# Task to carry out
Could you reproduce the line where "X0Y3811D02*" occurs and all lines after it in the listing below, through the final one, without changing anything?

# Input for this task
%%

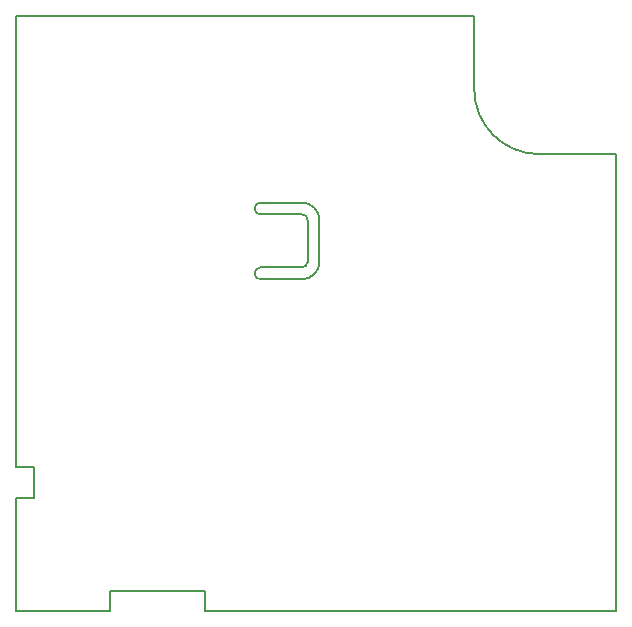
<source format=gm1>
G04*
G04 #@! TF.GenerationSoftware,Altium Limited,Altium Designer,21.0.9 (235)*
G04*
G04 Layer_Color=16711935*
%FSLAX24Y24*%
%MOIN*%
G70*
G04*
G04 #@! TF.SameCoordinates,7913F74A-1B9B-402C-A4C5-A7CF04877313*
G04*
G04*
G04 #@! TF.FilePolarity,Positive*
G04*
G01*
G75*
%ADD10C,0.0059*%
%ADD13C,0.0060*%
D10*
X15276Y17441D02*
G03*
X17441Y15276I2165J0D01*
G01*
X3150Y709D02*
X6299D01*
X3150Y39D02*
Y709D01*
X6299Y39D02*
Y709D01*
X0Y39D02*
X3150D01*
X6299D02*
X20000D01*
X0Y4835D02*
X614D01*
X0Y3811D02*
X614D01*
Y4835D01*
X0D02*
Y19882D01*
Y39D02*
Y3811D01*
X15276Y17441D02*
Y19882D01*
X17441Y15276D02*
X20000D01*
X0Y19882D02*
X15276D01*
X20000Y39D02*
Y15276D01*
D13*
X8150Y13661D02*
G03*
X8150Y13268I0J-197D01*
G01*
Y11496D02*
G03*
X8150Y11102I0J-197D01*
G01*
X9724Y13071D02*
G03*
X9528Y13268I-197J0D01*
G01*
Y11496D02*
G03*
X9724Y11693I0J197D01*
G01*
X9528Y11102D02*
G03*
X10118Y11693I0J591D01*
G01*
Y13071D02*
G03*
X9528Y13661I-591J0D01*
G01*
X8150D02*
X9528D01*
X10118Y11693D02*
Y13071D01*
X8150Y11102D02*
X9528D01*
X8150Y11496D02*
X9528D01*
X8150Y13268D02*
X9528D01*
X9724Y11693D02*
Y13071D01*
M02*

</source>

%%

# Task response
X0Y3811D02*
X614D01*
Y4835D01*
X0D02*
Y19882D01*
Y39D02*
Y3811D01*
X15276Y17441D02*
Y19882D01*
X17441Y15276D02*
X20000D01*
X0Y19882D02*
X15276D01*
X20000Y39D02*
Y15276D01*
D13*
X8150Y13661D02*
G03*
X8150Y13268I0J-197D01*
G01*
Y11496D02*
G03*
X8150Y11102I0J-197D01*
G01*
X9724Y13071D02*
G03*
X9528Y13268I-197J0D01*
G01*
Y11496D02*
G03*
X9724Y11693I0J197D01*
G01*
X9528Y11102D02*
G03*
X10118Y11693I0J591D01*
G01*
Y13071D02*
G03*
X9528Y13661I-591J0D01*
G01*
X8150D02*
X9528D01*
X10118Y11693D02*
Y13071D01*
X8150Y11102D02*
X9528D01*
X8150Y11496D02*
X9528D01*
X8150Y13268D02*
X9528D01*
X9724Y11693D02*
Y13071D01*
M02*

</source>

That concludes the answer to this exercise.